Thinking about simulated annealing |
October 31st, 2009 |
machinelearning, programming, tech |
I just finished reading about simulated annealing, and I think I understand now why it's much more generally applicable than simple random restart hill climbing. In the latter you pick a random point in the solution space, consider all the neighboring points, move to the best one, repeat until you're better than your neighbors. Then repeat the whole process, remembering your best places so far, until you decide to stop. People always talk about the problem with this as "getting stuck in local minima" (with the "down is good" analogy of "gradient descent" instead of the "local maxima" that the "up is good' analogy of "hill climbing" would give) but I didn't really understand. I think now I do.

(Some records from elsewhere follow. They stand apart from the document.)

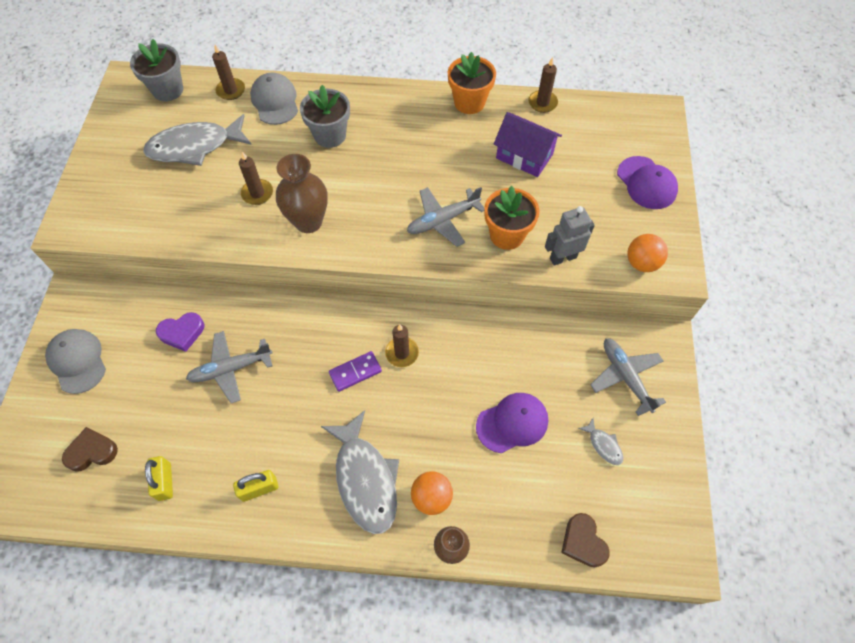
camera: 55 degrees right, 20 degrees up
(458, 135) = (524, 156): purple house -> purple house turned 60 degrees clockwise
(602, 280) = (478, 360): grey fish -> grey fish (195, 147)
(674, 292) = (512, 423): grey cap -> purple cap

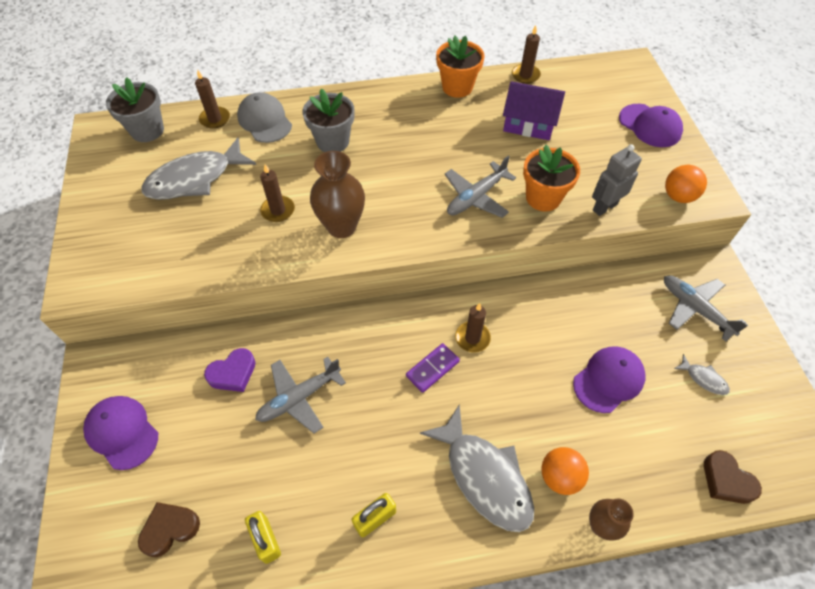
camera: 15 degrees left, 5 degrees down
(77, 361) = (122, 432): grey cap -> purple cap

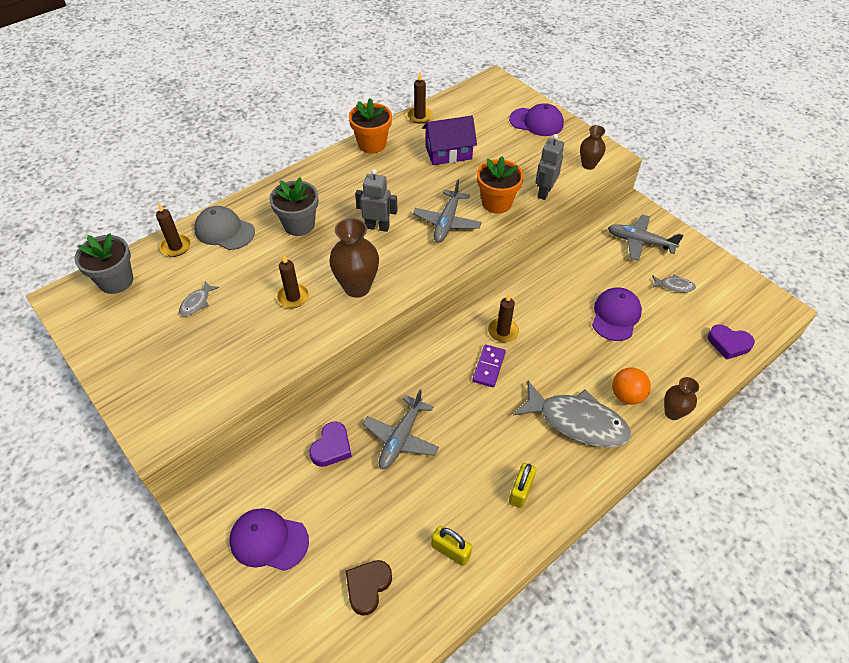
camera: 30 degrees left, 5 degrees down
(195, 179) = (197, 302): grey fish -> grey fish, size x0.43
(404, 173) = (377, 227): none -> grey robot
(678, 196) = (588, 165): orange ball -> brown vase
(726, 480) = (728, 344): brown heart -> purple heart

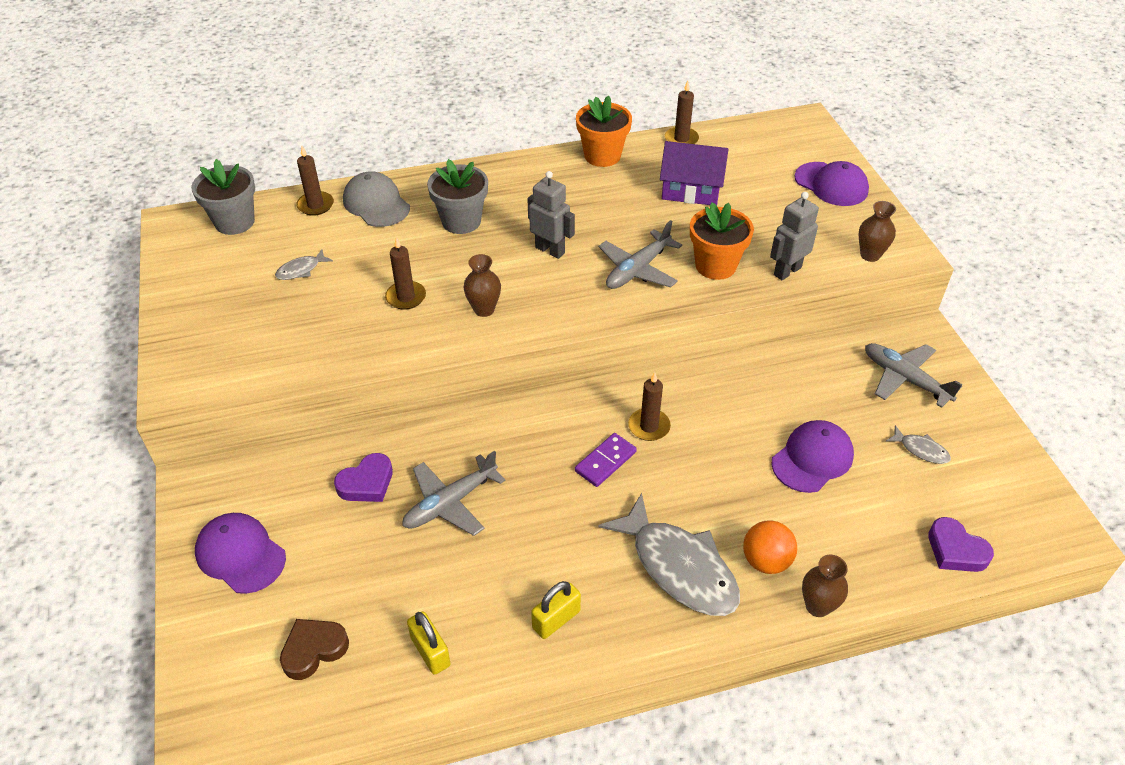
camera: 25 degrees right, 5 degrees down
(357, 287) = (484, 309): brown vase -> brown vase, size x0.60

Consider trying to find the lowest point in a parking lot. The lot is pretty smooth, and pretty consistent, so you could put a soccer ball in the middle and see where it stopped. But what if you chose a ball bearing? The parking lot is smooth on a soccer ball scale, but not on a ball bearing scale. So the bearing gets caught in a low bit (local minimum) while the soccer ball rolls all the way down (global minimum).

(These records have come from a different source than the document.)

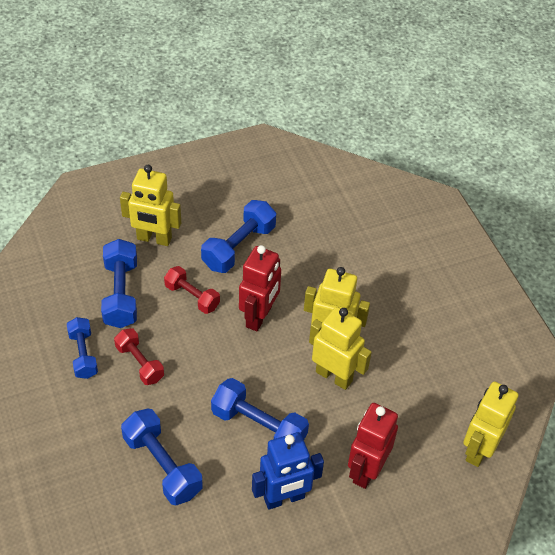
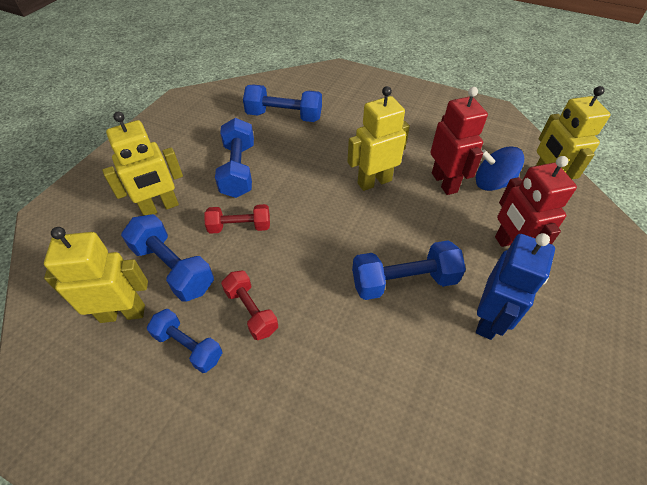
camera: 40 degrees left, 0 degrees up
(140, 363) = (251, 311): red dumbbell -> red dumbbell turned 45 degrees clockwise
(162, 465) = (370, 383): blue dumbbell -> blue dumbbell (284, 116)
(259, 317) = (309, 204): red robot -> red robot (444, 182)
(334, 376) = (408, 205): yellow robot -> yellow robot (123, 313)
(429, 414) = (492, 183): none -> blue spinning top

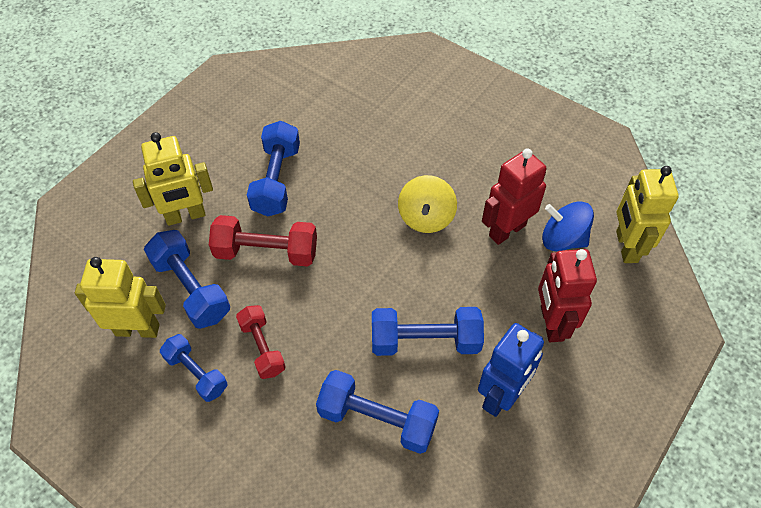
camera: 10 degrees right, 5 degrees up
(240, 227) = (266, 252): red dumbbell -> red dumbbell, size x1.51
(284, 116) = (342, 113): blue dumbbell -> blue dumbbell (377, 419)
(374, 182) = (426, 217): yellow robot -> yellow spinning top
(444, 182) = (507, 230): red robot -> red robot turned 120 degrees counterclockwise

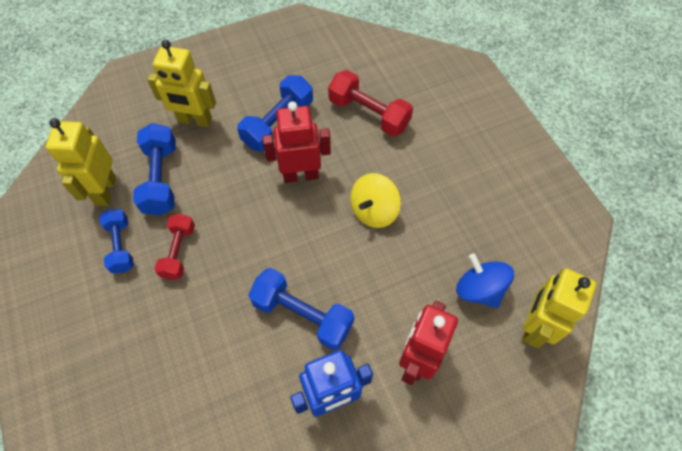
camera: 30 degrees right, 5 degrees up
(137, 329) = (105, 190): yellow robot -> yellow robot turned 120 degrees counterclockwise
(266, 252) = (232, 177): red dumbbell -> red dumbbell (369, 114)
(377, 419) = (222, 358): blue dumbbell -> none
(507, 230) = (435, 256): red robot -> red robot (301, 175)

In simulated annealing, we use a ball bearing but shake the parking lot so it has a decent chance of getting out of these little pockets and making it's way all the bottom of the lot. So that we don't keep bouncing around for ever, we start off shaking the lot a large amount, and over time decrease our shaking exponentially until we're not shaking at all.
Because simulated annealing decreases the amount of shaking over a very wide range (lots to almost none) it's suitable for all sorts of terrain, from ditches to dents. Hill climbing only works if the terrain is close to smooth.
What would happen if we tried a search system closer to the one with the soccer ball? The soccer ball represents a large portion of the solution space, and at each time step it moves from one set of adjacent points to a new set, under the condition that the highest of the new set of points be lower than the highest of the current set of points. Once could imagine "simulated soccer ball rolling" where one starts off with a giant ball and then makes it smaller over time until one has a ball bearing making tiny adjustments. The biggest problem with this that I see is that rolling a soccer ball requires testing a prohibitively large number of points. Imagine how many points would need to be tested to roll a ball 1/16 the size of the earth over the earth's surface. Worse, there are lots of solutions this search misses because it is strongly biased towards solutions that lie in large flattish regions. Our giant ball rolling over arizona would likely miss the grand canyon.
This diversion with ball rolling aside, I think the part about simulated annealing that really made sense to me is: exponentially decreasing willingness to make things worse is a good fit for a huge range of possible solution spaces.